_How to complete this task_.
Answer these questions using the pandas tutorial below:
(a) According to the tutorial, what can be changed in a DataFrame but not in a Series?
(b) When a DataFrame is built from a list of lists with only `data` passed as the argument, what serves as the column names?
(c) Which argument makes `.rename()` change the current DataFrame rather than create a new one?

====== Text for analysis ======

**Import pandas**

In [None]:
import pandas as pd  #pd commonly used abbreviation

# Pandas DataFrame

A DataFrame in Pandas is a two-dimensional labeled data structure that resembles a table or spreadsheet. It consists of rows, labeled by an index, and columns, identified by a unique column name. Each column can contain different data types (e.g., integers, floats, strings). Pandas DataFrames offer flexible indexing as you can acces rows, columns or individual elements based on their labels or integer positions. In contrary to Series, you can change the size of a DataFrame.\
\
DataFrames are highly versatile and widely used for data manipulation, analysis, and visualization tasks in Python.

## 1. Creating a DataFrame

### From a dictionary

Below you see a dictionary `data` with as keys Name, Age, City and Salary. The values are lists containing respectively the names, ages, cities and salaries of 5 people. Let's make a Pandas DataFrame based on this data.

In [None]:
# Sample data (dict) for DataFrame
data = {
    'Name': ['Alice', 'Bob', 'Charlie', 'David', 'Emma'],
    'Age': [25, 30, 35, 28, 32],
    'City': ['London', 'New York', 'Paris', 'Tokyo', 'Sydney'],
    'Salary': [60000, 75000, 80000, 70000, 65000]
}

In [None]:
# Creating a DataFrame
df = pd.DataFrame(data)

# Displaying the DataFrame
df

Inspecting the DataFrame, you see the column names correspond to the keys of the dictionary, and the data of each column to the values in the corresponding list.

### From a list of lists

Below we have a list `data` where each value is a list itself containing data from a single person.

In [None]:
data = [['John', 25, 'New York'],
        ['Alice', 30, 'Los Angeles'],
        ['Bob', 35, 'Chicago'],
        ['Charlie', 35, 'New York'],
        ['David', 28, "Tokyo"]]

df = pd.DataFrame(data)
df

If we create a DataFrame, only using `data` as argument to the function, the column names are the integer positions. If we want to give meaningfull column names, we need to specify this when creating the DataFrame. Let's make a list `columns` containing the column names and add it as an argument to the function.

In [None]:
columns = ['Name', 'Age', 'City']
df = pd.DataFrame(data, columns=columns)
df

We can also provide custom indices.

In [None]:
idx = ["person1", "person2", "person3", "person4", "person5"]
df = pd.DataFrame(data, columns=columns, index=idx)
df

## 2. Renaming columns and rows

### Renaming columns

It might happen that we want to change our column names. Luckily it is not necessary to create the DataFrame anew.

In [None]:
df.columns = ["N", "A", "C"]
df

It is also possible to only change some of the columns. To do this, we use `.rename()` and we provide a dictionary with as key the current column name and as value the new column name. \
\
As said before. Pandas favors creating a new object over changing the existing one. However, if we want to change our current DataFrame instead of creating a new one, we use the argument `inplace=True`.

In [None]:
df.rename(columns={"N": "Name"}, inplace=True)
df

### Renaming rows

Likewise we can rename the row indices of a Pandas DataFrame, all at once or only a selection of row indices.

In [None]:
# Renaming all indices
df.index = ["p1", "p2", "p3", "p4", "p5"]
df

In [None]:
#Renaming a selection of indices
df.rename(index={"p2": "person2"}, inplace=True)

====== Entries provided ======

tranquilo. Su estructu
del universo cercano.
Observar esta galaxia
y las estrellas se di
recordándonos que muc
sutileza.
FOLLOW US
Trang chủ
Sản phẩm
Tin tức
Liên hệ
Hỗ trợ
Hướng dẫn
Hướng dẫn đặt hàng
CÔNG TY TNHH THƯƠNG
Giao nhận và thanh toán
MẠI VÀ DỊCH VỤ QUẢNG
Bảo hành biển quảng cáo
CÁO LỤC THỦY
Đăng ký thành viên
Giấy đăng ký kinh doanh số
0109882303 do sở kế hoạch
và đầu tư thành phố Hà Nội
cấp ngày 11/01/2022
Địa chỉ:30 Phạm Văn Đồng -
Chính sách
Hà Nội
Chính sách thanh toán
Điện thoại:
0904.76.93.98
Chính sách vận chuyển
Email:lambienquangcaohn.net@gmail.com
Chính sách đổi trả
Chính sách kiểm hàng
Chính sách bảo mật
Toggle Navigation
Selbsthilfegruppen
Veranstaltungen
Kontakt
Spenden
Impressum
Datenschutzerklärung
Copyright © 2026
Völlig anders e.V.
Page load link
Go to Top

======
====== Entries provided ======

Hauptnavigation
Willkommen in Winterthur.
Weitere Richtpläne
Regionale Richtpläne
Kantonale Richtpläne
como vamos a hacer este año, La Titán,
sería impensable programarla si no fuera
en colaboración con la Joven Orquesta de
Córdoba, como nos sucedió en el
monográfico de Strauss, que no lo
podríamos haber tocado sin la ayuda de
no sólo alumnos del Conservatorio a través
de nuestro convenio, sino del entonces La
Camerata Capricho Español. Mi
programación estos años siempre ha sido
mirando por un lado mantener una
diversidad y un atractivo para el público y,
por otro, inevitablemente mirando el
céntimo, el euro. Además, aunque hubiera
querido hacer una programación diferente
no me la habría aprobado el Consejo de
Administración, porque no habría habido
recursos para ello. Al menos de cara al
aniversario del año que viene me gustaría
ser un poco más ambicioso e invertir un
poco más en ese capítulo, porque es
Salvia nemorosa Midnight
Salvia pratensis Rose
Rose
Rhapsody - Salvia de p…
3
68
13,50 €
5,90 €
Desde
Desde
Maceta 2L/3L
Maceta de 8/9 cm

======
====== Entries provided ======

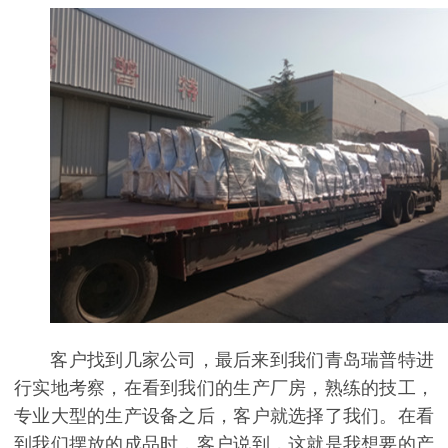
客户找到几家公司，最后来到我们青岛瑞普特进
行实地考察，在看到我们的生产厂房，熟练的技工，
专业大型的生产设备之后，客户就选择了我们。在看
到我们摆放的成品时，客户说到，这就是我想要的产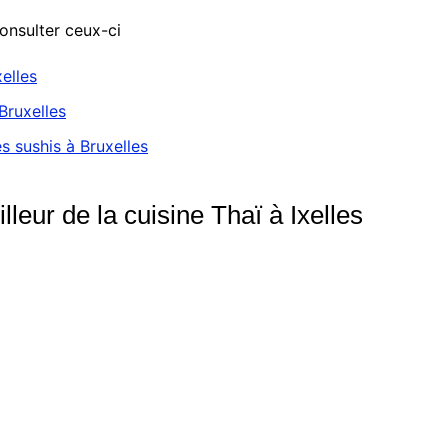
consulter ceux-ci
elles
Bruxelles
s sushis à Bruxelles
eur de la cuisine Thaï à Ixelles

======

_Task response_.
(a) The size.
(b) The integer positions.
(c) `inplace=True`